# Progress on my Prewar Rollfast



## Rust_Trader (Feb 4, 2012)

So i been working on this project for the past weeks, still looking for some parts that match the original paint. 


This is what i started with


----------



## Rust_Trader (Feb 4, 2012)

*the only online reference*

no much info on the web this is all i found.


----------



## Rust_Trader (Feb 4, 2012)




----------



## Rust_Trader (Feb 4, 2012)

*this is what it looks like after cleaning some*

Here it is with Stainless Steel fenders.( i think factory option)


----------



## Rust_Trader (Feb 4, 2012)

Here it is with original paint fenders.


----------



## Rust_Trader (Feb 4, 2012)

*Still Need*

*****I still need a fork with original chrome, chrome on mine is 98% gone.

****A matching burgandy-red paint rear rack, the one on it is correct but no og paint left.

***triple step rim hoops mine have dings and tires might pop out if i ride it.

**Original Chrome Chainguard

If you have any of this items PM me please.


----------



## fordsnake (Feb 4, 2012)

Santi, I noticed that your bike is sporting the W.P. Snyder Co "star" chainring, and not the D.P. Harris Rollfast "H" sprocket, which is featured in every archived photograph you've shared...any reason?

Carlton


----------



## Rust_Trader (Feb 4, 2012)

fordsnake said:


> Santi, I noticed that your bike is sporting the W.P. Snyder Co "star" chainring, and not the D.P. Harris Rollfast "H" sprocket, which is featured in every archived photograph you've shared...any reason?
> 
> Carlton





I have no idea that's how I got it, I tried to swap it to the H sprocket but the cranks from the 36' sport model doesn't fit, it hits on the frame so I'm looking for either a sprocket to fit the straight leg crank or a dog leg crank that would fit my frame.


----------



## old hotrod (Feb 4, 2012)

It's looking good Santi...


----------



## catfish (Feb 4, 2012)

Greens07 said:


> So i been working on this project for the past weeks, still looking for some parts that match the original paint.

• Exercise A
From the entries, can you return the lines that begin with the line containing "country: United States" and run through the end of the entries, repeated word for word?

• Source records
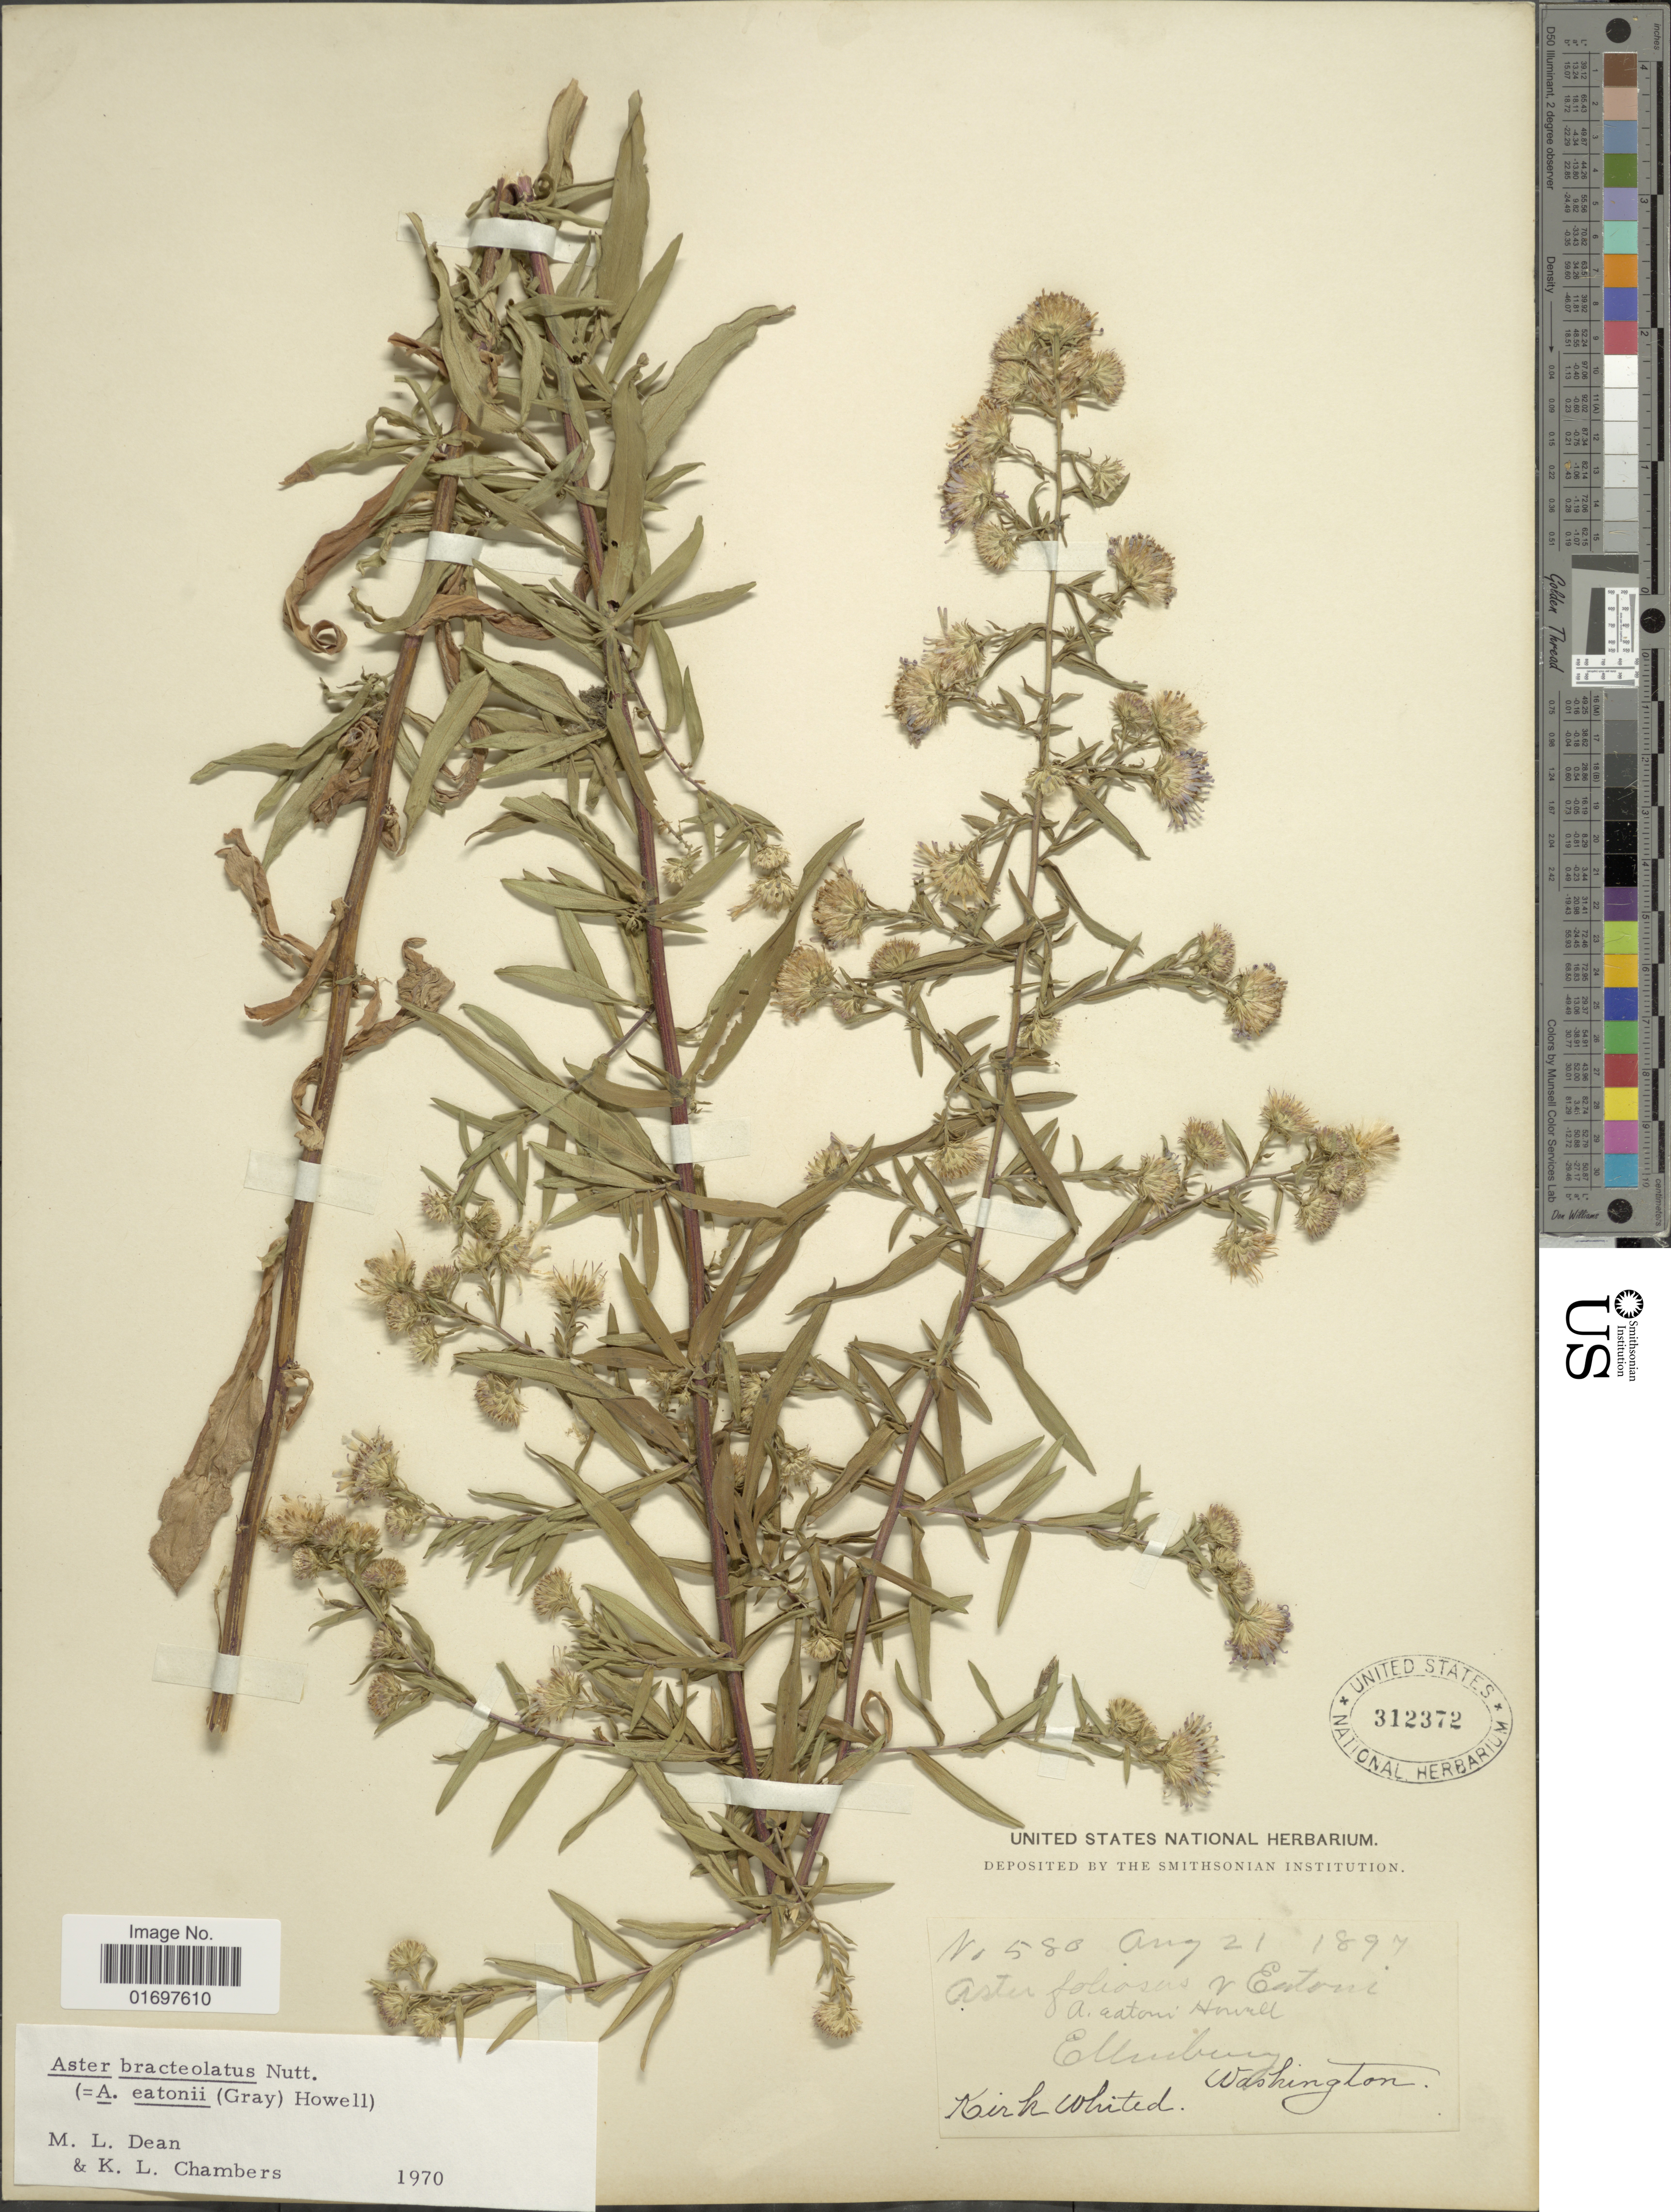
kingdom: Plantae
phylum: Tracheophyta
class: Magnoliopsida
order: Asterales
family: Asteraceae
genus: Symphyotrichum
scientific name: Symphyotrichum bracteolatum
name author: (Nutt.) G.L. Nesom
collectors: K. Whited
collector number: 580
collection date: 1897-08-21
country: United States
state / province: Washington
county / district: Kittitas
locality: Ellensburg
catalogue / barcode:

• Exercise B
Answer these questions about the Rollfast thread:
(i) Which fenders are on the bike in the post that guesses they were a factory option?
(ii) How much of the chrome on the fork is gone?
(iii) Which chainring does fordsnake say the bike is sporting?

• Full response A
country: United States
state / province: Washington
county / district: Kittitas
locality: Ellensburg
catalogue / barcode:

• Full response B
(i) Stainless steel fenders.
(ii) 98%.
(iii) The W.P. Snyder Co "star" chainring.